INDUSTRIAL APPLICABILITY

The disclosed aspects of the rail handling tool 11 of the present disclosure may be used to grab, release, and transport rail assemblies 43 to a desired location.

The rail handling tool 11 may be used to secure rail assemblies 43 for transport with a crane 10 or other movement device. The rail handling tool 11 may provide a system for attachment of rail assemblies to a transport device. The rail grabs 23 are spaced within the rail handling tool 11 so as to align with rails 47 of the rail assemblies 43 for placement on support poles 45. The rail handling tool also provides for a quick and reliable way to secure, transport, and release the rail assemblies 43 when installing the rails of a DETS system. The actuator assembly 25 provides a locking mechanism for simultaneously locking and unlocking the rail grabs 23 in either an open or closed position.

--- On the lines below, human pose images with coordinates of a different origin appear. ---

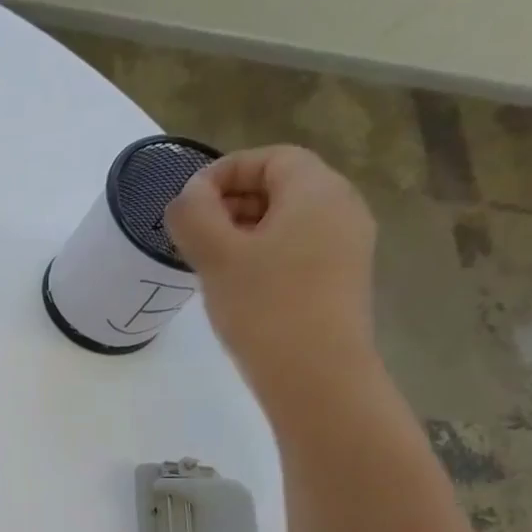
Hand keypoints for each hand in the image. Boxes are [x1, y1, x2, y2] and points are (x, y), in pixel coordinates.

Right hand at [163, 145, 379, 406]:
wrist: (315, 373)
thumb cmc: (264, 306)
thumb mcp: (216, 256)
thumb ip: (194, 215)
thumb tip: (188, 196)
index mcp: (317, 190)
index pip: (270, 158)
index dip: (224, 172)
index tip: (186, 204)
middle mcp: (341, 208)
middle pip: (281, 186)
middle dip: (229, 203)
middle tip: (189, 236)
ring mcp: (345, 246)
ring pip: (286, 221)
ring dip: (241, 232)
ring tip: (205, 263)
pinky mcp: (339, 279)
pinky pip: (296, 249)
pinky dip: (261, 255)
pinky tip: (235, 286)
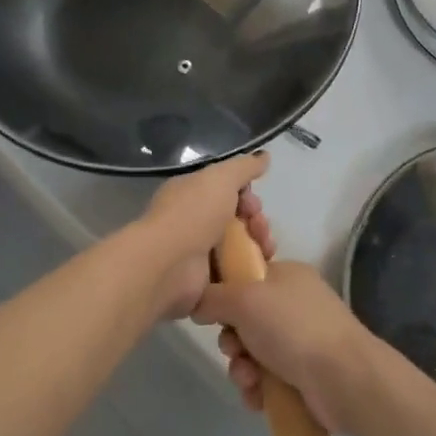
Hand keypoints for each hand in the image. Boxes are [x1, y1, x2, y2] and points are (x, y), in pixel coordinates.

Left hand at [140, 152, 272, 321]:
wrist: (169, 264)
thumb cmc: (193, 214)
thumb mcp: (221, 178)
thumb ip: (244, 167)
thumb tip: (264, 156)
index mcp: (190, 193)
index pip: (224, 189)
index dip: (246, 194)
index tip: (255, 203)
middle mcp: (191, 220)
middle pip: (234, 218)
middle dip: (255, 220)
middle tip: (261, 227)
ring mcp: (196, 251)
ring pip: (237, 245)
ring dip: (257, 244)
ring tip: (266, 249)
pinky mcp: (203, 279)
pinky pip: (233, 271)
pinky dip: (248, 269)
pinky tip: (260, 267)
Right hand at [192, 261, 376, 433]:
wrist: (344, 379)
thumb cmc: (293, 327)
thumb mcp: (245, 299)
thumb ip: (213, 297)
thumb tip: (198, 303)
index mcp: (286, 275)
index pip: (245, 276)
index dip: (224, 293)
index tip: (213, 310)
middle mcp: (293, 304)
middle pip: (244, 318)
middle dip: (232, 340)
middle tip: (234, 350)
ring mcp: (301, 340)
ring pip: (252, 352)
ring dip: (242, 368)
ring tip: (249, 380)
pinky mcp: (304, 374)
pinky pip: (266, 378)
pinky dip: (258, 388)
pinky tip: (258, 397)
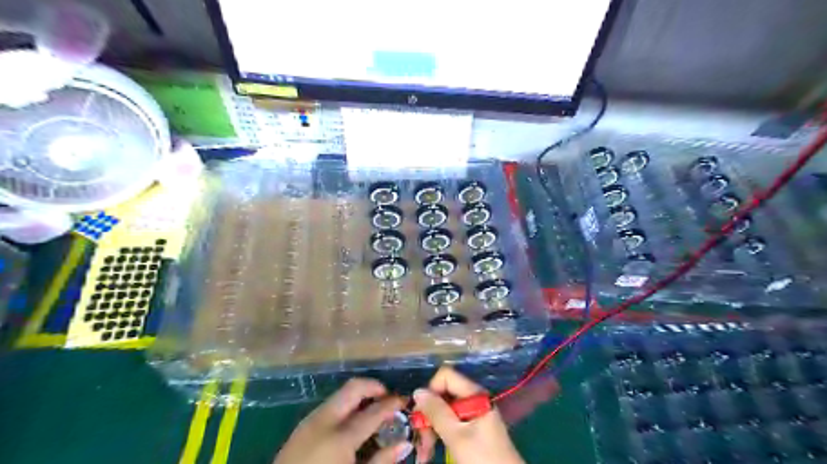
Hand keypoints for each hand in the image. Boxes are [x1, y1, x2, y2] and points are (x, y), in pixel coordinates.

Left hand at [273, 379, 410, 462]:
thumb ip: (381, 461)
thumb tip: (405, 443)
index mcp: (340, 437)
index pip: (374, 411)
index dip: (393, 403)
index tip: (405, 401)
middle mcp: (324, 420)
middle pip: (354, 387)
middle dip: (375, 387)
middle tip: (389, 399)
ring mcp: (310, 420)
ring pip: (341, 394)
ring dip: (360, 396)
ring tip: (373, 410)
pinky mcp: (302, 426)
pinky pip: (330, 405)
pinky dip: (346, 405)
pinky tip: (352, 422)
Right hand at [414, 366, 521, 462]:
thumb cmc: (482, 458)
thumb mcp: (456, 436)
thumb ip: (437, 412)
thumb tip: (418, 391)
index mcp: (474, 394)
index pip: (445, 376)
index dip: (431, 391)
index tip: (422, 413)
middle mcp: (473, 399)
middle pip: (443, 395)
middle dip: (428, 416)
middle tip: (420, 441)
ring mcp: (473, 413)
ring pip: (443, 411)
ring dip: (430, 429)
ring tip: (424, 453)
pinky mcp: (472, 427)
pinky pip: (450, 423)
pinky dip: (439, 435)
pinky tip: (431, 451)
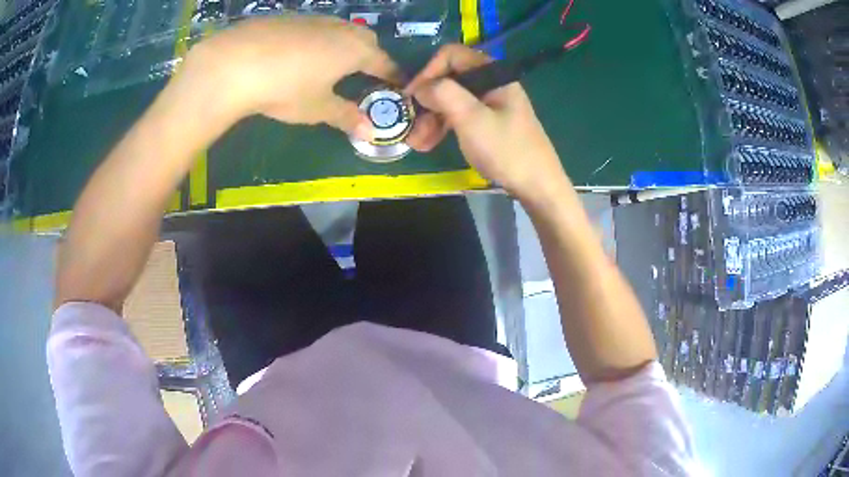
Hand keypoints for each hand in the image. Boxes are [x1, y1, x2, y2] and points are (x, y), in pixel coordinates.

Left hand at [182, 15, 398, 137]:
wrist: (235, 63)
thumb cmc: (285, 88)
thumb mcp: (317, 108)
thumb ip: (345, 116)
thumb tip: (369, 131)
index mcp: (355, 50)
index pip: (383, 62)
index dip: (392, 74)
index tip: (398, 83)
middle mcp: (340, 29)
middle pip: (366, 39)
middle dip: (371, 55)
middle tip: (364, 72)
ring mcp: (314, 20)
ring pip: (340, 29)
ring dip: (344, 44)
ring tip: (332, 62)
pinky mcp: (289, 18)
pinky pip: (314, 27)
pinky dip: (317, 39)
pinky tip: (299, 54)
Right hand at [405, 45, 568, 201]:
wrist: (538, 186)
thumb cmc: (506, 150)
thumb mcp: (471, 118)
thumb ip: (443, 93)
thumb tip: (420, 86)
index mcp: (492, 74)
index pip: (451, 55)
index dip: (428, 71)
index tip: (411, 96)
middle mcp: (491, 83)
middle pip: (449, 79)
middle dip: (427, 101)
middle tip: (411, 125)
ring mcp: (490, 104)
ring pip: (451, 101)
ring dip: (430, 118)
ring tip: (417, 143)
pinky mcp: (489, 123)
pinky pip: (460, 117)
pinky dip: (443, 127)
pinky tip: (429, 144)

FIG. 5 provides a flowchart depicting an exemplary method for transporting a rail assembly using a rail handling tool 11, according to aspects of the disclosure. In step 110, the rail handling tool 11 is positioned above a rail assembly, with the rail grabs 23 locked in the open position (FIG. 3A) and aligned with the rails 47 of the rail assembly 43. In step 115, the rail handling tool 11 is lowered until the rails 47 of the rail handling assembly 43 are within the rail grabs 23. In step 120, the actuator assembly is actuated to the unlocked position via actuation of one of the release levers 55 and movement of the crossbar 35 to the left. In step 125, the rail grabs 23 are actuated from the open position to the closed position via extension of the rail grabs 23, so as to clamp the rail handling tool 11 to the rails 47 of the rail handling assembly 43. In step 130, the actuator assembly 25 is actuated back to the closed position via movement of the hooks 33 over center of the pin elements 37, such that the rail grabs are maintained in the closed position even if the rail grabs 23 are urged upward (FIG. 3C). In step 135, the rail handling tool 11 is lifted while it is clamped to the rails 47 of the rail assembly 43 (FIG. 1). In step 140, the rail handling tool 11 is positioned above a desired location, such as above the rail support brackets 44 on top of support poles 45, while the rail handling tool is clamped to the rails 47 of the rail assembly 43. In step 145, the rail handling tool 11 is lowered until the rails 47 of the rail assembly 43 clamped to the rail handling tool 11 are in the desired position, for example, within the rail support brackets 44 on top of support poles 45. In step 150, the actuator assembly is actuated to the unlocked position to allow the rail grabs 23 to further move to their open position. In step 155, the rail grabs 23 release the rails 47 of the rail assembly 43 from the rail grabs 23. In step 160, the actuator assembly is actuated to the locked position, such that the rail grabs are maintained in the open position.

It will be apparent to those skilled in the art that various modifications and variations can be made to the disclosed system without departing from the scope of the disclosure. Other embodiments of the system will be apparent to those skilled in the art from consideration of the specification and practice of the system disclosed herein. It is intended that the specification and examples be considered as exemplary only, with a true scope of the disclosure being indicated by the following claims and their equivalents.